*Task prompt:*
Within the listing below, filter for "after" and copy every matching line.

Supplied information Block Start

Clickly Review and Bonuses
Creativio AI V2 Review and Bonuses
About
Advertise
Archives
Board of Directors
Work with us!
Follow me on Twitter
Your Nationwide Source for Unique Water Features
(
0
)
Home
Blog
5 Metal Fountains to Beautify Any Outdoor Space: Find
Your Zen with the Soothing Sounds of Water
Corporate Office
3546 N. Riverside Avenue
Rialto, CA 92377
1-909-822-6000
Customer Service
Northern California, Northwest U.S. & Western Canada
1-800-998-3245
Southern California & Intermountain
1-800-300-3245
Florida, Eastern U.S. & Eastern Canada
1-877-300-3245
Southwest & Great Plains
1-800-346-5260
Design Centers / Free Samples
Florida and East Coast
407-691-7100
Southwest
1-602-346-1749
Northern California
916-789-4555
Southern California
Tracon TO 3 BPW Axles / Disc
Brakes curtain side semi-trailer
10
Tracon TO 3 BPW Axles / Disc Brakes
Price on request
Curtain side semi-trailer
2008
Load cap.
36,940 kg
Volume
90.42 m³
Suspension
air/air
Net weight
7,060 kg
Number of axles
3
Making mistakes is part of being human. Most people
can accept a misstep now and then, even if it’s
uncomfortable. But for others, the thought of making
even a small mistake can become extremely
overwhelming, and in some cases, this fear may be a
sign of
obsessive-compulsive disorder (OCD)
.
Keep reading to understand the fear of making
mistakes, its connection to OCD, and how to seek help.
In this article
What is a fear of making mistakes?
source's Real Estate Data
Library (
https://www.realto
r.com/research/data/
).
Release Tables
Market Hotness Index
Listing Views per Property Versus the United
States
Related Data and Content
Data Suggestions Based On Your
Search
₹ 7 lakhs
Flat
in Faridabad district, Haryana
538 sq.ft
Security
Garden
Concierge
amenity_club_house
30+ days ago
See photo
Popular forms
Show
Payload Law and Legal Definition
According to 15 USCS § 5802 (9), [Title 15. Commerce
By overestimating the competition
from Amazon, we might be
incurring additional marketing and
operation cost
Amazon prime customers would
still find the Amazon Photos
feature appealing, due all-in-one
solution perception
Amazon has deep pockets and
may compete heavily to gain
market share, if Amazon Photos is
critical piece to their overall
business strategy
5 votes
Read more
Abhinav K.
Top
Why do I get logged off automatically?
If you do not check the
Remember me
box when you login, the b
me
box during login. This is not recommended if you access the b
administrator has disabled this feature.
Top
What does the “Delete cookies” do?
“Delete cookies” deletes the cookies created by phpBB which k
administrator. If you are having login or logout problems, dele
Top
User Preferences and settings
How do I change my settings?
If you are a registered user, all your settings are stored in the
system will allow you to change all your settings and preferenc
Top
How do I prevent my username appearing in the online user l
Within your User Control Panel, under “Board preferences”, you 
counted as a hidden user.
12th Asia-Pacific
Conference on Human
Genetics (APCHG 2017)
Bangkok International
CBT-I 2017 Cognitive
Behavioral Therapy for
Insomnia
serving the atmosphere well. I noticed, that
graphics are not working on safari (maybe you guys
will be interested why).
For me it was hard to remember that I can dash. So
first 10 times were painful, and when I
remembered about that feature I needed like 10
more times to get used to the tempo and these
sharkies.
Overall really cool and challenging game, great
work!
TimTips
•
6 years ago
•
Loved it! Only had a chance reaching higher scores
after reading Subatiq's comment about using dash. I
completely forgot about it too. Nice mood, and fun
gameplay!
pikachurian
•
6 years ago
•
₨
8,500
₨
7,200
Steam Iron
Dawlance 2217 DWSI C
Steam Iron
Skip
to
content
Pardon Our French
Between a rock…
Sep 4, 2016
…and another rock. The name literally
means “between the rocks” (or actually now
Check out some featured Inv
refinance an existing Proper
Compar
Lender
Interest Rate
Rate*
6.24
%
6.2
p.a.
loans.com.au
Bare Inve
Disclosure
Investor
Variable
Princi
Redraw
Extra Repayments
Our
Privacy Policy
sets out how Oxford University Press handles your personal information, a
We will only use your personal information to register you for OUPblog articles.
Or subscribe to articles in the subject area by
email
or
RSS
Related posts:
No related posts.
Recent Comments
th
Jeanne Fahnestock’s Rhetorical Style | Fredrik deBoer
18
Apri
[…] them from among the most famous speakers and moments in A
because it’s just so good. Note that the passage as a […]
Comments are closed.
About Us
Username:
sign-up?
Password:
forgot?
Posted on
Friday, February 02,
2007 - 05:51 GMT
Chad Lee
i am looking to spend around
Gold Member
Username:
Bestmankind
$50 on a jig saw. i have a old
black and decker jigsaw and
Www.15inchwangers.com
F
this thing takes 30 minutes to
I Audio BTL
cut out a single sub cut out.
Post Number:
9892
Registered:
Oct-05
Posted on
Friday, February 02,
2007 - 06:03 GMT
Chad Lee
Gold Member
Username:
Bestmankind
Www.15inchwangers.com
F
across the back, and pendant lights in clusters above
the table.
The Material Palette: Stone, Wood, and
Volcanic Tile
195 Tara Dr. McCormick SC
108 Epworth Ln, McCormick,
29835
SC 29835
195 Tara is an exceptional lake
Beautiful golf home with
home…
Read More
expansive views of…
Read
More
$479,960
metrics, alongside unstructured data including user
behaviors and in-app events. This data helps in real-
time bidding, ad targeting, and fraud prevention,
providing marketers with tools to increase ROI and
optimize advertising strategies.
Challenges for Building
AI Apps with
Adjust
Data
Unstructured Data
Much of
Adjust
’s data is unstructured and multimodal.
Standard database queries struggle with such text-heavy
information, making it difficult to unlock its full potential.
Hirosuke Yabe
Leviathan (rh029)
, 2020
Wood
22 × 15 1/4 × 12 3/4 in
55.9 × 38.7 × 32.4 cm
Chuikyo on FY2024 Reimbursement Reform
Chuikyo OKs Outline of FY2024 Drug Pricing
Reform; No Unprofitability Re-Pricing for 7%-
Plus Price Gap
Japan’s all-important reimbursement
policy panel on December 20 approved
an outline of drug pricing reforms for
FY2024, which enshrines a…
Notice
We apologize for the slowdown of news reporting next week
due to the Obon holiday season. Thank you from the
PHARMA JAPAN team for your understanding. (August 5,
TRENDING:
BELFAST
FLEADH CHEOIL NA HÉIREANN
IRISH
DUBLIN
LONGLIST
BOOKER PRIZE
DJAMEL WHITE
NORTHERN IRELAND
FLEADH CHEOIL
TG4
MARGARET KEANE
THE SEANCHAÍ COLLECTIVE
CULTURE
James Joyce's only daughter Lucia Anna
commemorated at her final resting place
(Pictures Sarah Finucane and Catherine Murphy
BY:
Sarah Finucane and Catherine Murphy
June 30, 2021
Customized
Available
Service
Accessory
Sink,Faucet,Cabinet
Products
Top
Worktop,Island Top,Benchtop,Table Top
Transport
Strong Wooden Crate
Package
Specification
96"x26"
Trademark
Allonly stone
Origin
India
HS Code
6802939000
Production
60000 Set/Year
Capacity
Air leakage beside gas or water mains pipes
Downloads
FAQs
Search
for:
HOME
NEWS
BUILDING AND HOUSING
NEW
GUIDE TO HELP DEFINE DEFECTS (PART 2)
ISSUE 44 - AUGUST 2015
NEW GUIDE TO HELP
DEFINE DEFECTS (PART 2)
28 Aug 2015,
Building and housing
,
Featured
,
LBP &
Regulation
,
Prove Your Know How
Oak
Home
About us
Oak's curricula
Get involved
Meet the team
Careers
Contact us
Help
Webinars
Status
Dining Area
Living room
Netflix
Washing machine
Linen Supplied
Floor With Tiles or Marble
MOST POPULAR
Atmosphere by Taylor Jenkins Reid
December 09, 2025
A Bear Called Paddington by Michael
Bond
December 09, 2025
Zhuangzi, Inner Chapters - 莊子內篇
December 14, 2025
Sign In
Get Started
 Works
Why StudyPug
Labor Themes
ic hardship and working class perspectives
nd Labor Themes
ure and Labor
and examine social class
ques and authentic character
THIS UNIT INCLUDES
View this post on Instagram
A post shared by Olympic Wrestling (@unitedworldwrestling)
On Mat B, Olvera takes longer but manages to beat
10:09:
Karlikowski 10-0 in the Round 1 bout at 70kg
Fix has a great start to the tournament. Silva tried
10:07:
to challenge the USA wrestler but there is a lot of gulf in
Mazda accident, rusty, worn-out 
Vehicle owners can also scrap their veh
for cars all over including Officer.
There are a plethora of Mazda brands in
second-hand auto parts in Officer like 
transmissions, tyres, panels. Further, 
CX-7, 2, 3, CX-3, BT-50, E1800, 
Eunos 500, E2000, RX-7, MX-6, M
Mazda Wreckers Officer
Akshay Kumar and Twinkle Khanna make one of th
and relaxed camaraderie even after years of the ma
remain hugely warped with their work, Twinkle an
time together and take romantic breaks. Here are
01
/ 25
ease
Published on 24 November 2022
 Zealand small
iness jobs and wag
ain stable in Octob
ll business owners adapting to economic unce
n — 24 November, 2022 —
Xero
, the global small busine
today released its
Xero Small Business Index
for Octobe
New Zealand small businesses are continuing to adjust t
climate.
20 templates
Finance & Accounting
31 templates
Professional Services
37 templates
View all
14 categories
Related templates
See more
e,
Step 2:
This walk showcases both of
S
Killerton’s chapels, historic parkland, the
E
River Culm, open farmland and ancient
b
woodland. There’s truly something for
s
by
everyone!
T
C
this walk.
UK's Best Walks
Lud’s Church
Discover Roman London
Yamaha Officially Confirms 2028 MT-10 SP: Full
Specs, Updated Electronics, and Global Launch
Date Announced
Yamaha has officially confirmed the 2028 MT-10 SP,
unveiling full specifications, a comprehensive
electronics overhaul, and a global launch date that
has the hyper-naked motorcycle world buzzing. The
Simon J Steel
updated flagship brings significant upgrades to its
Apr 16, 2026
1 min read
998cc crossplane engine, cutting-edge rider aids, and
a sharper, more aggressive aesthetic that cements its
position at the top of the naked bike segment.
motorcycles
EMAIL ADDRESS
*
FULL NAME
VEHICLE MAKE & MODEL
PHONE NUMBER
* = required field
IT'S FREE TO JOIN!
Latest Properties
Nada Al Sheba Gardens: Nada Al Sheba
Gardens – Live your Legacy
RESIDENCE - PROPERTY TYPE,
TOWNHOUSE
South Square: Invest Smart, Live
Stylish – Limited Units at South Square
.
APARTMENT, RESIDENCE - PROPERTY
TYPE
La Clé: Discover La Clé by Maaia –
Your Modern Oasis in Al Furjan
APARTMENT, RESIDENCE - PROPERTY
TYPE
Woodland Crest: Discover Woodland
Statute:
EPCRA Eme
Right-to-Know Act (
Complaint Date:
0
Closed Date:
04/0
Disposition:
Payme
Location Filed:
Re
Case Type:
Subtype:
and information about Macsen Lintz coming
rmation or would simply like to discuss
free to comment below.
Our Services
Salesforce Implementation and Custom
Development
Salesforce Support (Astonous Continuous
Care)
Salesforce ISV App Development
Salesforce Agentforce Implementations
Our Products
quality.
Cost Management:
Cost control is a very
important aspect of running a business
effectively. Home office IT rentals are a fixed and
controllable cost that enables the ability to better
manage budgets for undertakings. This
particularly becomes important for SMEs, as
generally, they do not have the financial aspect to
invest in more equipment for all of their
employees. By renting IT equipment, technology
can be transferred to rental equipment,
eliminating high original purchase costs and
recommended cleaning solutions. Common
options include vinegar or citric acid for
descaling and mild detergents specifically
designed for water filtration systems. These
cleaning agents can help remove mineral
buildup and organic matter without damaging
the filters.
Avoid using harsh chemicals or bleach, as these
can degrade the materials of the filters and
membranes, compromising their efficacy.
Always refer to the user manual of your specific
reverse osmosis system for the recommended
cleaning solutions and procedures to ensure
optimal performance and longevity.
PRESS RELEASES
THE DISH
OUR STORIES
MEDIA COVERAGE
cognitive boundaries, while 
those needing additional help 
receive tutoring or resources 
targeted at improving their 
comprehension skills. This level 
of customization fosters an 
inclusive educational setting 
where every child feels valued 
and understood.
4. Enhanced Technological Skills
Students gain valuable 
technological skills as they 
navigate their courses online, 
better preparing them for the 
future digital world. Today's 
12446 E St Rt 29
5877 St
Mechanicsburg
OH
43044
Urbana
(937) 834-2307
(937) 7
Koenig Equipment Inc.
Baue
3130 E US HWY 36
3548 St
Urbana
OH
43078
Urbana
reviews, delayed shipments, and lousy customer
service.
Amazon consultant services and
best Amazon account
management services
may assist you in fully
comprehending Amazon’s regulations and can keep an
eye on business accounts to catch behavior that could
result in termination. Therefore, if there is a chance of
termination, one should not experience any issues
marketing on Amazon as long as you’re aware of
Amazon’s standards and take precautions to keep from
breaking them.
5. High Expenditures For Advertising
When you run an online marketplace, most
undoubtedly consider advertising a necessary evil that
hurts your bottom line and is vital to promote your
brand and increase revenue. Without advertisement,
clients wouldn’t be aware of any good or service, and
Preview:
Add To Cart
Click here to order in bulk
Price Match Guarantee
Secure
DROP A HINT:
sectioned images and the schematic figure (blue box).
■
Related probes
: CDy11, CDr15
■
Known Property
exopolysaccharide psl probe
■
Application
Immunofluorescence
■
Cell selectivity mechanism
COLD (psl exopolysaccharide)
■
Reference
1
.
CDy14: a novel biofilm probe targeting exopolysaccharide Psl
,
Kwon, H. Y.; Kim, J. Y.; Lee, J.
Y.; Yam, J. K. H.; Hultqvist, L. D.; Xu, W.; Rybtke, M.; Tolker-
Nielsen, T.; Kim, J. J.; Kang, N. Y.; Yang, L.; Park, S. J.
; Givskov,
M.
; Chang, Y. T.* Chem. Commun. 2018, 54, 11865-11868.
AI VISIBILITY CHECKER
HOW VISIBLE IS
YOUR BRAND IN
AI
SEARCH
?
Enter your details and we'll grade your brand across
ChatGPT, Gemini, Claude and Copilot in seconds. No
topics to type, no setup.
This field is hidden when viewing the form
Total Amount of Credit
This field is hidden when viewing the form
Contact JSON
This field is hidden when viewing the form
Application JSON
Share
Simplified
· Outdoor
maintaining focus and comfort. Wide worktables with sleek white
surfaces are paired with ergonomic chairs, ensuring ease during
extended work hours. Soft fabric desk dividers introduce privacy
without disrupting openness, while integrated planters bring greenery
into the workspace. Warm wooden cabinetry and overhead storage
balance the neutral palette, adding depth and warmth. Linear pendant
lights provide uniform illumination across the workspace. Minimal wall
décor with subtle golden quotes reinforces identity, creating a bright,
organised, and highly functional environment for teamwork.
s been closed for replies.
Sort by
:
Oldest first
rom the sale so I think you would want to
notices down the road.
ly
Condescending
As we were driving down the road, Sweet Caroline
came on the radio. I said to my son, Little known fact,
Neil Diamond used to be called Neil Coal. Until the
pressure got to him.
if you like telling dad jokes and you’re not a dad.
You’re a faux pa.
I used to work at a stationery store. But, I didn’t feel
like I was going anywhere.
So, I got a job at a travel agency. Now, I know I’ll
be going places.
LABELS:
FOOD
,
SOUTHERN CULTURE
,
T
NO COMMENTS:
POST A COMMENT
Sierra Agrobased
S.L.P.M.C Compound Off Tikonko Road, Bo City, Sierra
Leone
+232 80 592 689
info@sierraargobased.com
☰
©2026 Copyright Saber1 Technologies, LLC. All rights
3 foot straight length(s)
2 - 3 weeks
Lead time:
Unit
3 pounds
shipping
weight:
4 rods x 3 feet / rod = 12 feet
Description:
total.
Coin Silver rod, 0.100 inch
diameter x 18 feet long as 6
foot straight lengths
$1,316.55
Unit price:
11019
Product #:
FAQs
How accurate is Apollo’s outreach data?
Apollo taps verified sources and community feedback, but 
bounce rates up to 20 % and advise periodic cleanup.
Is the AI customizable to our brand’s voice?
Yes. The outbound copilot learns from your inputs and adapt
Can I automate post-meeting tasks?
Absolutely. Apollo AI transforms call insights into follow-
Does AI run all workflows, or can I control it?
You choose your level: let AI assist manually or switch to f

Supplied information Block End

*Answer for the task:*
after reading Subatiq's comment about using dash. I
and relaxed camaraderie even after years of the ma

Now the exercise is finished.